Which lines below include "království"? Copy them all.
--- RECORDED INFORMATION Enclosed Below ---
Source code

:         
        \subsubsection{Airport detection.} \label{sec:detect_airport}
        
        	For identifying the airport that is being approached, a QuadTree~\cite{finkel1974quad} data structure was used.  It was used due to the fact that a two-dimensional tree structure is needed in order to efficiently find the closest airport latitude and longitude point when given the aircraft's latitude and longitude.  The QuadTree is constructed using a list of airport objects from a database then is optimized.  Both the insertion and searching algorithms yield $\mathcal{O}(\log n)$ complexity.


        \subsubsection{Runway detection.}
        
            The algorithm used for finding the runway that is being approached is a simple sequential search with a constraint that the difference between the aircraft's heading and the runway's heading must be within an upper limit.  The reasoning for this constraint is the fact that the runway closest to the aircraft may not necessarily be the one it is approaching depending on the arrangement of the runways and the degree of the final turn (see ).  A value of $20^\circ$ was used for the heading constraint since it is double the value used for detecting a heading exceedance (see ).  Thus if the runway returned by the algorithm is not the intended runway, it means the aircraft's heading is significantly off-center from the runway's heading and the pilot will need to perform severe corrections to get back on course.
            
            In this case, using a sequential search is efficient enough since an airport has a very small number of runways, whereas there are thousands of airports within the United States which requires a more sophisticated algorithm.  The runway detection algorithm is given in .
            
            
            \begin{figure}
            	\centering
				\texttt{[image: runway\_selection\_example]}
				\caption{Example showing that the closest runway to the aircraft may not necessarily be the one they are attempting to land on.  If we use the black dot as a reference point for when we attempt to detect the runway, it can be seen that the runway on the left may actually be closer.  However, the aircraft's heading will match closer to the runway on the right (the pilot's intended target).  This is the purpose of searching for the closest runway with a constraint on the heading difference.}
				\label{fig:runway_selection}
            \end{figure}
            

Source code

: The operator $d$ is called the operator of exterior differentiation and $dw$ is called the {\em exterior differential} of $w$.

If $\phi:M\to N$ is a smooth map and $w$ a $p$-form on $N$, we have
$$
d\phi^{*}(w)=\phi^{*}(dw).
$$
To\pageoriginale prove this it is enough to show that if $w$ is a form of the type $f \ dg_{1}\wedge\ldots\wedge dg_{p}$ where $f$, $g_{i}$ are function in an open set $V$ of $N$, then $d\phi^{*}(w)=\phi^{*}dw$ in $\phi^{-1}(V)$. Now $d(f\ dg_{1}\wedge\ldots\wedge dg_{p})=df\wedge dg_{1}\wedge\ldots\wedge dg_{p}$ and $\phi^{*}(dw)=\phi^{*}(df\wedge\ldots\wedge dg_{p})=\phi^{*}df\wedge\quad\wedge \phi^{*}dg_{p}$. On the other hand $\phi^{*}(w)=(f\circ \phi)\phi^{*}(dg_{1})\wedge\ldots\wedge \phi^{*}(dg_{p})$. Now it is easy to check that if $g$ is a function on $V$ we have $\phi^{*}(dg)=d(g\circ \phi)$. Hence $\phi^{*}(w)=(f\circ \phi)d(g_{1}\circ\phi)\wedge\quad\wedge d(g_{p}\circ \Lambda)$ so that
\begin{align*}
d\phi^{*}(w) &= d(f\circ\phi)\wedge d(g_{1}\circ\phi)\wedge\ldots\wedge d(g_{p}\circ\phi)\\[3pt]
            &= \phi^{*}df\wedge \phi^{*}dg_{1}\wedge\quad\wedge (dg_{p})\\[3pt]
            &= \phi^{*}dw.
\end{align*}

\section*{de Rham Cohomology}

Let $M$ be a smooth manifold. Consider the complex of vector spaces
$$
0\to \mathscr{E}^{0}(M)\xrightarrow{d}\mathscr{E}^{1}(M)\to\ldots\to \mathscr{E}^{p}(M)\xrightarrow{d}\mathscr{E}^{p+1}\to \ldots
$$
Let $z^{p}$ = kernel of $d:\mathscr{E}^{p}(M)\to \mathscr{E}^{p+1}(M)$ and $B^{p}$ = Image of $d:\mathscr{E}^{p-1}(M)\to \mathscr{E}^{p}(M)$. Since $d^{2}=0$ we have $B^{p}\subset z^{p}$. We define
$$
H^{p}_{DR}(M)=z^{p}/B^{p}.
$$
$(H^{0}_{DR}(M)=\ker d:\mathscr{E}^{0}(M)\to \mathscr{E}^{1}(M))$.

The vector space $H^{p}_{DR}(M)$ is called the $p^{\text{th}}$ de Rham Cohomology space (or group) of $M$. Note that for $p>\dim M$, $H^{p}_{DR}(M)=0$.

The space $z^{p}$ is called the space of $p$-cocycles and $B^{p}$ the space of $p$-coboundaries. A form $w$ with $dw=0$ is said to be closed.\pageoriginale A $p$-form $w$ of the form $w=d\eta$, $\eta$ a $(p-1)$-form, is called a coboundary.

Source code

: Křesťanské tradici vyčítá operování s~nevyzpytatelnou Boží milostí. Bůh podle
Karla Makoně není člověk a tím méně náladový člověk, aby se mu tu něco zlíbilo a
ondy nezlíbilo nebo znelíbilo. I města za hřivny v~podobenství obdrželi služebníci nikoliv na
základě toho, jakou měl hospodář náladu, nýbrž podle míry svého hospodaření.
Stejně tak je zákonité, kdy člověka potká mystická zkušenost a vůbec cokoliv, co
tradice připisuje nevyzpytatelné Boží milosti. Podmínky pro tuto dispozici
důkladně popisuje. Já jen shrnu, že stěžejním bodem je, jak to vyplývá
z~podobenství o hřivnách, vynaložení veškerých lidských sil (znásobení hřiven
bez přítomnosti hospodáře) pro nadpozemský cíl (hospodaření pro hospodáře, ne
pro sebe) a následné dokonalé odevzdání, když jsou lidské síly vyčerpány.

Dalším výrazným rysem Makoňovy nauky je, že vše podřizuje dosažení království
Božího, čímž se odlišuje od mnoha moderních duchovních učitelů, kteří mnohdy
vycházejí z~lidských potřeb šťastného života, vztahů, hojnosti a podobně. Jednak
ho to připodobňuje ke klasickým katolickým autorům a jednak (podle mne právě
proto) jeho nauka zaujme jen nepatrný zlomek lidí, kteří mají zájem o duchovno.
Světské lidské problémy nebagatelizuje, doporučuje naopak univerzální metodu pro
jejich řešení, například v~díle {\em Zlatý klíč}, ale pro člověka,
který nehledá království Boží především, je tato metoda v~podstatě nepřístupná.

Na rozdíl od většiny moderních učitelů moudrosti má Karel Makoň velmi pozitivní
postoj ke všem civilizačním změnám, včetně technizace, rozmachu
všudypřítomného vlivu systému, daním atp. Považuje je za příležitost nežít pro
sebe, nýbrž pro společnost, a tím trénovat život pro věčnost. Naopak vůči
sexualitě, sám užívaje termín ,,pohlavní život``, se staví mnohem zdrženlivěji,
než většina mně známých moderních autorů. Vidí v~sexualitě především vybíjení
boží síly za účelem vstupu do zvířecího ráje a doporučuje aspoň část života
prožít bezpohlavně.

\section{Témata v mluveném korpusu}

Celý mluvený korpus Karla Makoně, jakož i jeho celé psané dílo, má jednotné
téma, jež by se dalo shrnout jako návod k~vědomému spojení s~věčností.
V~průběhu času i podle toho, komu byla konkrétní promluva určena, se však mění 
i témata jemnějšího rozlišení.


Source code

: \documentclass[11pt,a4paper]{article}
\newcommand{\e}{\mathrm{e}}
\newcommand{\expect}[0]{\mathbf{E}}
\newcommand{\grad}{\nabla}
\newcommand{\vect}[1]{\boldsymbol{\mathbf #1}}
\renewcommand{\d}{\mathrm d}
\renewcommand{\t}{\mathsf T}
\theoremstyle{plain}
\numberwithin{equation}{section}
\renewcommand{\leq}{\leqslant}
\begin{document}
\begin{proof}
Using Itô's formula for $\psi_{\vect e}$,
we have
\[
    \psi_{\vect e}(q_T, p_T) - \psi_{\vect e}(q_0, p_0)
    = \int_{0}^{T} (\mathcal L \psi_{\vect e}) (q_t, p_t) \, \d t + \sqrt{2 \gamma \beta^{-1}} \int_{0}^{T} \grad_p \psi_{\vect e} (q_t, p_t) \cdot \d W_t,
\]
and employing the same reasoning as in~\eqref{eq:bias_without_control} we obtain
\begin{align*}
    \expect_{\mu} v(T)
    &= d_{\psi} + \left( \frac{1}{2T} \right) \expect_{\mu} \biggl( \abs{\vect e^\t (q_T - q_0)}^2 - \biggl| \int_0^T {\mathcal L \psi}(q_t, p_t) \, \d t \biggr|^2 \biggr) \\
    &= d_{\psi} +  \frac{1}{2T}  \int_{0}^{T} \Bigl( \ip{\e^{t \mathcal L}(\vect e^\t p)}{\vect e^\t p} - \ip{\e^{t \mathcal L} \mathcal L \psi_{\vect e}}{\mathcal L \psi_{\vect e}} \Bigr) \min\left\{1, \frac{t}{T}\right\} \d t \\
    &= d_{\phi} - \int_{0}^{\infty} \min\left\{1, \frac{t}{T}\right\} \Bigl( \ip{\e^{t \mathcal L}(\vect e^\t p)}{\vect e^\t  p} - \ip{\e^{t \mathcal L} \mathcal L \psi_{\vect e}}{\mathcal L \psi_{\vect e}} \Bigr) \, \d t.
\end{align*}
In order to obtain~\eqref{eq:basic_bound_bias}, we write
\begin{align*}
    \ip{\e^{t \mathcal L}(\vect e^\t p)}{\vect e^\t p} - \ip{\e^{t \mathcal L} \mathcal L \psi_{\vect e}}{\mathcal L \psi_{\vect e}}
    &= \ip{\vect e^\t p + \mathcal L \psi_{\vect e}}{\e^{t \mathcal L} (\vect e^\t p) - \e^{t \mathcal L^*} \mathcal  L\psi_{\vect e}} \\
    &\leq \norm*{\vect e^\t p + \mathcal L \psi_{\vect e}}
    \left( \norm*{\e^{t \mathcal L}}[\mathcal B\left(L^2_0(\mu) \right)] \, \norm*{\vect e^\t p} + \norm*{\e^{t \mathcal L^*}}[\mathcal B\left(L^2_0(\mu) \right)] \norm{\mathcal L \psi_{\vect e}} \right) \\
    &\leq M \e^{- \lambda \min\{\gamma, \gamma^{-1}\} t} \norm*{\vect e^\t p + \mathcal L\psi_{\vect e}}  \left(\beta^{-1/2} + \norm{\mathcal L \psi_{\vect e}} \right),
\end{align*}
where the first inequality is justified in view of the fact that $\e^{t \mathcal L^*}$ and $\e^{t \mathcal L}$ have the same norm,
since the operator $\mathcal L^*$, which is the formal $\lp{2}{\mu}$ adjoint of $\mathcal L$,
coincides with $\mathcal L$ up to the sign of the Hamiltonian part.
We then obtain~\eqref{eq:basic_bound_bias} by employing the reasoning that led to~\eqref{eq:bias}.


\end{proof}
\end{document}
--- End of Enclosed RECORDED INFORMATION ---
RESULT FOR THIS EXERCISE —
Dalším výrazným rysem Makoňovy nauky je, že vše podřizuje dosažení království
který nehledá království Boží především, je tato metoda v~podstatě nepřístupná.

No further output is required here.